Ten years later, she now plays for Canberra United in Australia.

Most of her amateur football was played with boys and against boys, and she even captained boys’ teams.

“She was born a captain,” her father says. “She captained all those boys’ teams from the age of nine.”

DREAMS DO COME TRUE Refiloe Jane celebrates after scoring the winning goal against Cameroon at the Cosafa Cup final last year. Piicture: Michael Sheehan / Gallo Images

Frank – whom Jane speaks of with great reverence, calling him her “number one and biggest fan” – says Refiloe has inherent organisational traits because of her silent nature, approachable character and ability to listen.

Her mum says she has always been that way, even when some people thought it was a disability.

“I did not expect Refiloe,” Nomvula says because they had decided to stop having children.

Born one month early, Refiloe had many health issues, one of which was her silence.

“She took almost four years to start talking.”

Refiloe eventually started talking at the age of six, with one school teacher describing her as “hyperactive”.

“Coaches started coming to our home seeking out Refiloe at a young age.

“One day, as an angry mother, I challenged them, asking: ‘Why, for heaven’s sake, do you keep asking for Refiloe? Do you know she’s a girl? I have two boys in the house.’

“But they wanted Refiloe and from the age of 10, Fifi was constantly out of the house either training or playing,” says her mum.

“I remember when she was at Mamelodi Sundowns, we used to wait on the street corner until 11 in the evening for her return from training,” Nomvula says.

Her family’s commitment and support must be what led Refiloe to say: “My family moulded me into the person I am today.

“From an early age, I was given that freedom to do what I wanted as long as I had respect, I am humble and I know the difference between right and wrong.”

Refiloe says she was not stigmatised or treated differently because she constantly played with the boys.

Even when she started playing for women’s teams, she yearned to play with the “guys” because “they were more challenging”.

Today, Refiloe is a Banyana Banyana regular. She debuted in 2012.

“I’ve missed only three camps due to injury and my studies.”

Refiloe has played in two Olympic Games, won two African Women’s Nations Cup medals and scored twice in the final of a Cosafa Cup, and she is one of a handful of players who has reached 100 caps.

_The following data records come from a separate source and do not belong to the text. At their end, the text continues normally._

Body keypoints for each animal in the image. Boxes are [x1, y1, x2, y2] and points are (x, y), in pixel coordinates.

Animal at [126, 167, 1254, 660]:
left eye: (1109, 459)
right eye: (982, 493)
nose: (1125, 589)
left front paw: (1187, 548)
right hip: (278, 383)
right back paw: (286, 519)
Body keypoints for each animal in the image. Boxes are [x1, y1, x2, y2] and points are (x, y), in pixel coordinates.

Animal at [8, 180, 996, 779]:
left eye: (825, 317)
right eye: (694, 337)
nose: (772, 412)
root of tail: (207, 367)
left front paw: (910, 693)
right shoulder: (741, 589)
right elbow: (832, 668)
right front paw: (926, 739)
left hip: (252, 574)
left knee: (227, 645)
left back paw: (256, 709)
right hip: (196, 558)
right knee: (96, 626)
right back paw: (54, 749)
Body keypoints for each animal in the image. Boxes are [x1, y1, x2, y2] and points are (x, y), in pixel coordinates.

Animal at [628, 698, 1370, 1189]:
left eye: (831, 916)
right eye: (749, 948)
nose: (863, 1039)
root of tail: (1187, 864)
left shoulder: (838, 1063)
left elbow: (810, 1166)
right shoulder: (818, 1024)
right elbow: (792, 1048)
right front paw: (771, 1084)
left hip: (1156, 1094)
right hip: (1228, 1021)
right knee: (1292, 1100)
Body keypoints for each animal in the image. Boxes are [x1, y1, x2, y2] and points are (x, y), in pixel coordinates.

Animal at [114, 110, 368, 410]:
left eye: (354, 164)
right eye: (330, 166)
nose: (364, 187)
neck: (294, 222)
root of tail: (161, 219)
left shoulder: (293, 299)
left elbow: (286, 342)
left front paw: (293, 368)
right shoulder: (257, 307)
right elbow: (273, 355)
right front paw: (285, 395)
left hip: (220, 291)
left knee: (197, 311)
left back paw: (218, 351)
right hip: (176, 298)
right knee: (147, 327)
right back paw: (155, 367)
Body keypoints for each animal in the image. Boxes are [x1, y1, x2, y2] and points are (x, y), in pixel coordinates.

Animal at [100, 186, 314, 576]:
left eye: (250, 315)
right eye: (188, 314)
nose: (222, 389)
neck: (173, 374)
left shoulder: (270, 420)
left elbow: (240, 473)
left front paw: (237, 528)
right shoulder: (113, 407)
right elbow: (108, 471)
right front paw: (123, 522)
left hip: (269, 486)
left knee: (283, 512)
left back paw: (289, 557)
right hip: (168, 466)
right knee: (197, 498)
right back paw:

She also has numerous individual awards displayed inside the family home.

Nomvula pauses for a moment while reflecting on her children’s lives, then says: “They all have a matric.”

Clasping each other’s hands, the couple reveals they did not pass matric and are proud that, with the little they had, they made sure to educate their children.

Refiloe left Sundowns because they did not want to pay for her education and went to play for Tshwane University of Technology and later Vaal University of Technology, who offered her scholarships. She is now a master’s candidate in sports management and tells City Press she “wants to complete it in record time”.

Her dream: to eventually play in England.